Almanya ekonomisi 2015 yılının ilk çeyreğinde yıllık bazda yüzde 1.1, ikinci çeyreğinde de yıllık bazda yüzde 1.6, üçüncü çeyrekte ise yıllık bazda yüzde 1.8 büyüdü.
Tasarruflardaki artışın desteği ile Almanya cari dengesinin iyileşmeye devam ettiğini görüyoruz. Cari fazlanın GSYH’ye oranı yüzde 7.6’ya çıkmış durumda. Artmaya devam eden fazlanın yatırımlardaki zayıflığı gösterdiğini, ancak 2016 yılında Avrupa Merkez Bankası’nın genişlemeci politikası ile Almanya ekonomisinin daha olumlu bir büyüme gösterebileceğini söyleyebiliriz.
Fransa’dan zayıf performans
Zayıf büyüme ve yüksek kamu borcu nedeniyle Avrupa kırılganlık gösteren ekonomilerin başında geliyor. Önceki yedi yıllık dönemde yüzde 2.1 büyüyen Fransa ekonomisi 2015 yılının ilk çeyreğinde yüzde 0.9, ikinci çeyreğinde 1.08, üçüncü çeyreğinde ise yüzde 1.1 büyüdü.

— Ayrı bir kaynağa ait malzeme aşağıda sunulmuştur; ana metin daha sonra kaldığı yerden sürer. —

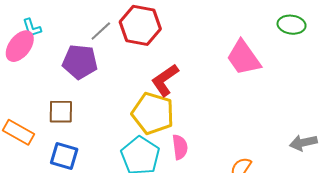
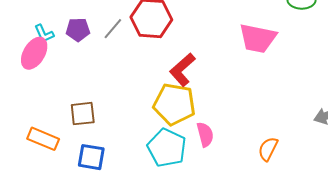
pink trapezoid: (243, 58) -> (258, 38), turned -36
purple pentagon: (80, 62) -> (78, 30), moved, size x0.7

Fransa’da bölgede olduğu gibi ekonomik aktivite karışık sinyaller vermeye devam ediyor. İmalat ve Hizmet sektörü genişleme gösterse de henüz kalıcı bir toparlanmadan bahsedemeyiz. Yüksek kamu borcu, deflasyonist riskler ve işsizlik problemi yıl boyunca ekonomik aktiviyeyi olumsuz etkilemeye etti. 2016 yılında genişlemeci önlemlerin etkilerini görmeye başlayabiliriz.
İtalya’da toparlanma sınırlı
2015 yılında sınırlı oranda iyileşme kaydeden İtalya ekonomisinde zayıf görünüm devam ediyor. 2015 yılının ilk çeyreğinde yüzde 0.1 büyüyen İtalya ekonomisi, ikinci çeyrekte yüzde 0.6, üçüncü çeyrekte ise yüzde 0.8 büyüdü. Yüksek kamu borcu nedeni ile Avrupa’nın risk taşıyan ekonomileri arasında olsa da bütçe açığının GSYH’ye oranının son üç yıldır yüzde 3 seviyesinde kalması pozitif bir durum.
2016 yılında genişlemeci para politikasının etkileri görülmeye başlayabilir. Ancak ekonomiye ilişkin kırılganlık devam ediyor.
EURUSD
Parasal genişlemenin başlamasıyla 1.40’larda 1.0460 seviyesine gelen paritede yıl içinde en yüksek 1.17 seviyesi görüldü. Düşüş trendinin direnci konumunda olan 1.10 seviyenin altında düşüş devam edebilir. Bu seviyenin üzerinde göreceğimiz kapanışlar bizi yeniden 1.10-1.15 bandına oturtabilir. Bunun için FED’in faiz artışı yapmaması, AMB’nin ise ek parasal genişlemeye ihtiyaç duymaması gerekiyor. Ana senaryoda düşüş trendinin devam ettiğini 1.08’in altında 1.06’nın önemli destek olduğunu söyleyelim. Bu seviyenin altında kapanışlar bizi bir önce dip 1.0465 ve daha sonra 1.01’e götürebilir.